» 提示文:
高密度MOSLM採用のホログラフィックディスプレイも登場
<NHK技研公開>ゴム基板を導入した伸縮可能なディスプレイ。高色純度量子ドットELのデバイスも展示
NHK放送技術研究所の最新の研究開発成果を一般に公開するイベント「技研公開2023」が、6月1日〜4日の期間に開催される。今回、イベントに先立ってプレス向け公開が行われた。
NHK技研が目指す「Future Vision 2030-2040」の実現に向けた、「イマーシブメディア」「ユニバーサルサービス」「フロンティアサイエンス」の3つの重点分野の研究技術が披露された。本稿では、「フロンティアサイエンス」の分野から、映像表示デバイスに関連する研究技術の内容を紹介していく。

» 生データ:
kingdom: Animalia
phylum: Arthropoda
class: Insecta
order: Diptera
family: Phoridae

--

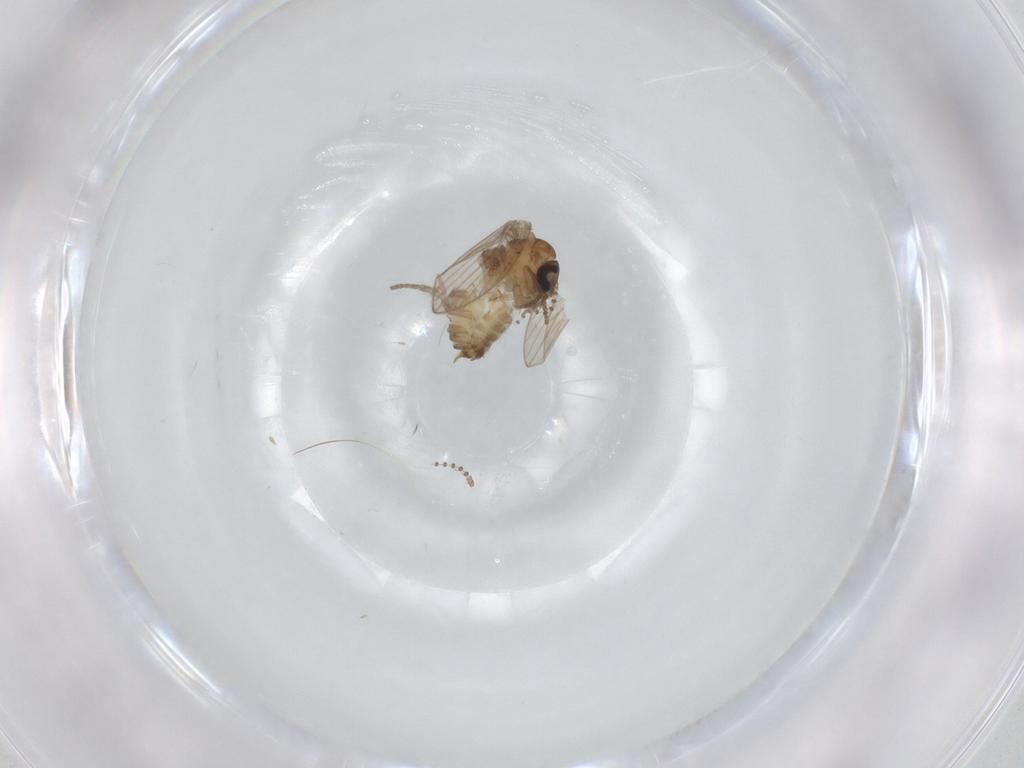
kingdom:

* * *

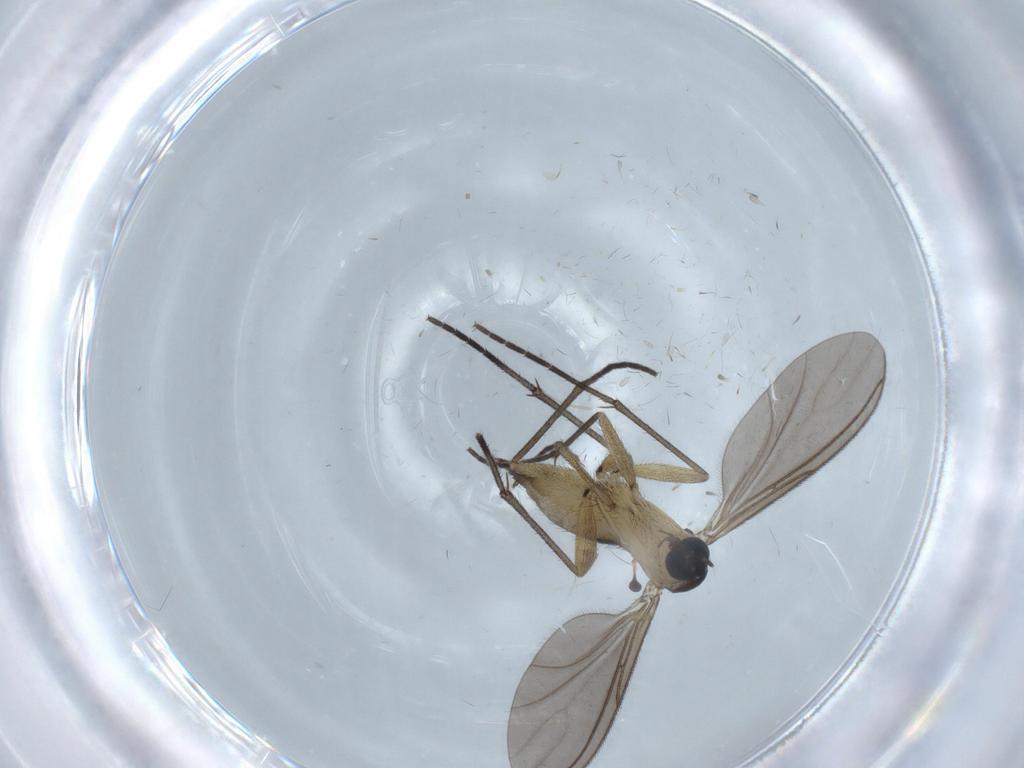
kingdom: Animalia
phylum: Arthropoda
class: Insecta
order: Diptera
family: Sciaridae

» 課題:
1) 技研公開の記事によると、「技研公開2023」はいつ開催されるか。
2) 技研公開の記事を、最後の文の後から書き継ぎなさい。
生データの項目は、ここでは一切使わない。

» 課題の解答:
1) 6月1日から4日までの期間に開催される。

2)
「イマーシブコンテンツ体験に向けたディスプレイ技術」として展示されていたのが、高臨場感・高没入感の映像コンテンツの表示、また体験コンテンツの出力において、より柔軟でさまざまな形状に変形することができるディスプレイデバイス。
ひとつが伸縮可能なゴム基板上にLED画素を形成した「伸縮可能なディスプレイ」。伸縮可能な基板にはアクリル系ゴム素材を用いており、同時に伸縮配線も採用している。伸縮配線を導入したデバイスは、今回が初展示。アクリル系ゴム素材によって、LED画素との密着性を改善し、伸張率40%を実現している。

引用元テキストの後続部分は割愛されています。